Carlet Williams, the House Mother before the CoI

“I got so confused and scared…I tried to find the keys to open the door and I just couldn’t find the keys. Everything I put my hand on a key, I got to look for the hole on the lock to open and I keep trying from one key to the next,” the tearful Williams said.

“While I was trying to open the door, the key fell out of my hands. So I bend down and I start feeling. The girls that were around me were looking…I ended up finding back the keys. I tried and tried… the key fall for a second time. When it fall…I know that I couldn’t help the girls but that didn’t stop me from trying,” she wept.

And despite efforts, the Micobie resident said she failed to rescue any of the students.

“The room was full of girls. They were all jumping and screaming and running. Some of them were on the ground…they were lying there. I couldn’t see but while I walk in the room trying to find my son, feeling around, I know I step on some of them,” she said.

In fact, Williams said she had no firefighting training and there was no fire prevention equipment in sight.

She said she eventually managed to exit the female dormitory.

But up to that time, she could not locate Jermone or her daughter.

Carlet Williams, the House Mother.

Williams said she later met Jerome’s father, Steve Jerome at the scene and he told her to pick up one of the girls who was lying on the ground.
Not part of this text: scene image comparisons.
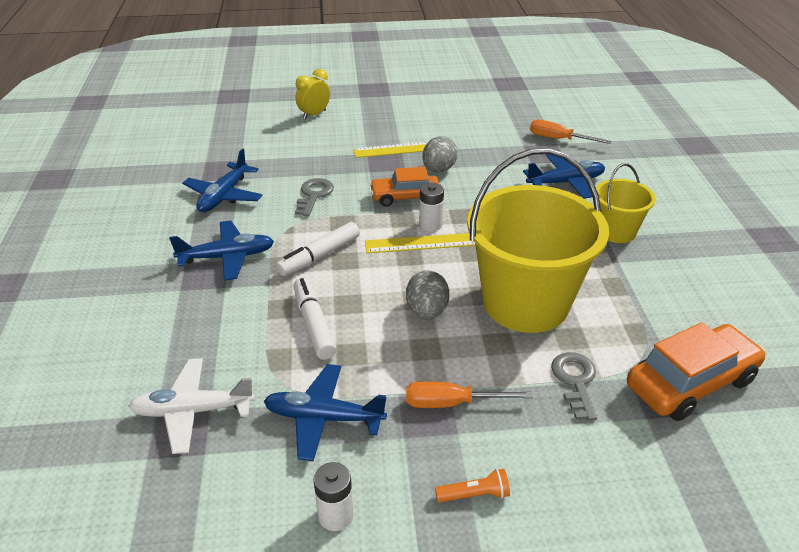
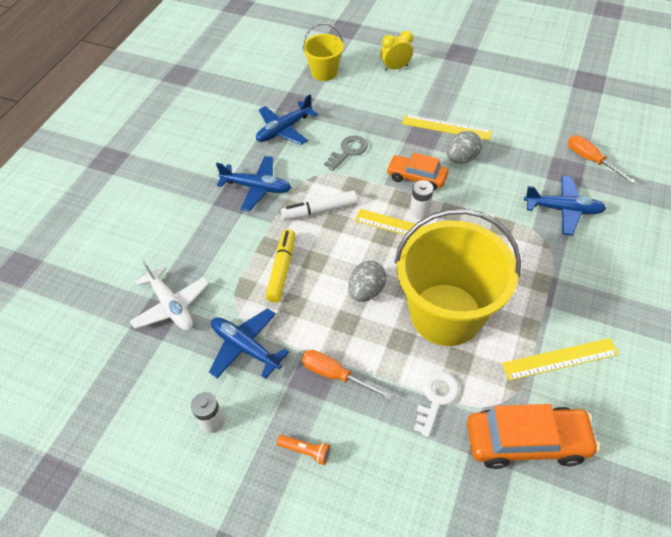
camera: 30 degrees right, 15 degrees up
(193, 411) = (171, 305): white plane -> white plane turned 150 degrees counterclockwise
(314, 324) = (282, 269): white marker -> yellow marker
(575, 381) = (436, 398): grey key -> white key
(616, 231) = (571, 276): yellow bucket -> yellow bucket (324, 72)
(662, 301) = (560, 359): none -> yellow ruler

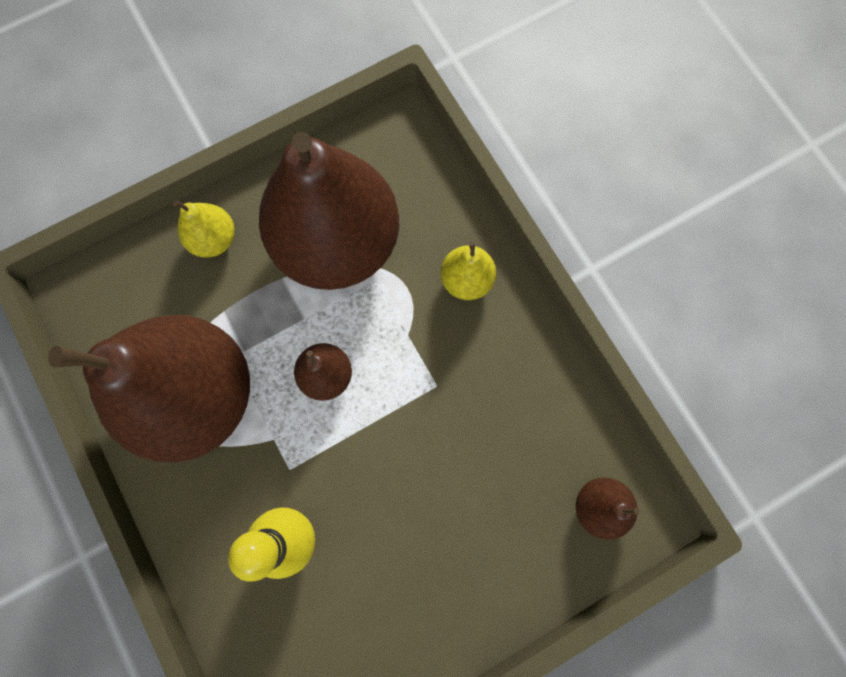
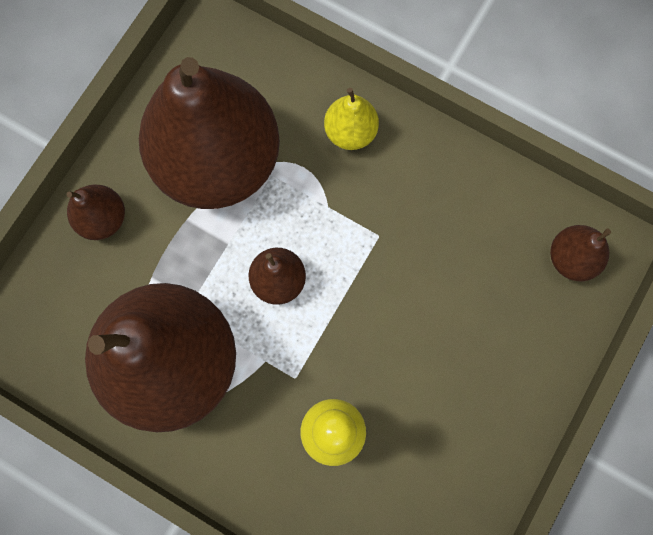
camera: 30 degrees left, 0 degrees up
(214, 239) = (103, 219): yellow pear -> brown pear

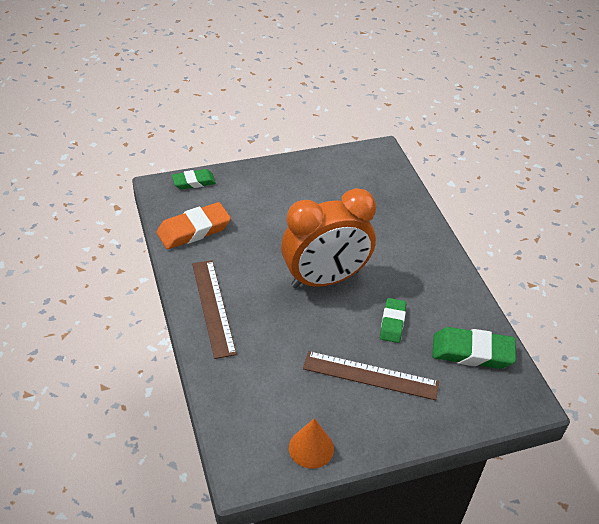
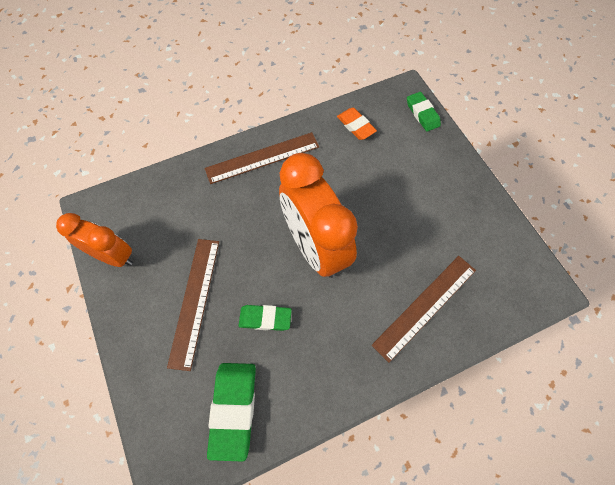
camera: 85 degrees right, 20 degrees up
(193, 230) = (356, 126): orange eraser -> orange eraser, size x0.63
(311, 448) = (113, 256): orange cone -> orange clock
(389, 219) = (425, 306): none -> brown ruler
It turned out to be their daughter.

“All I saw was someone on the ground so I just grabbed them…the smoke that time, she passed out so I pulled her to the side,” Williams said.

Eventually, Williams further related, some girls were rescued from the building.

While she had plans to return to the burning building to rescue the trapped girls, Williams said she was unable to.

She said she made her way to the hospital and it was there that she learned that some of the girls had perished in the fire.

Only part of Williams’ testimony was open to members of the media. The remaining was held in camera.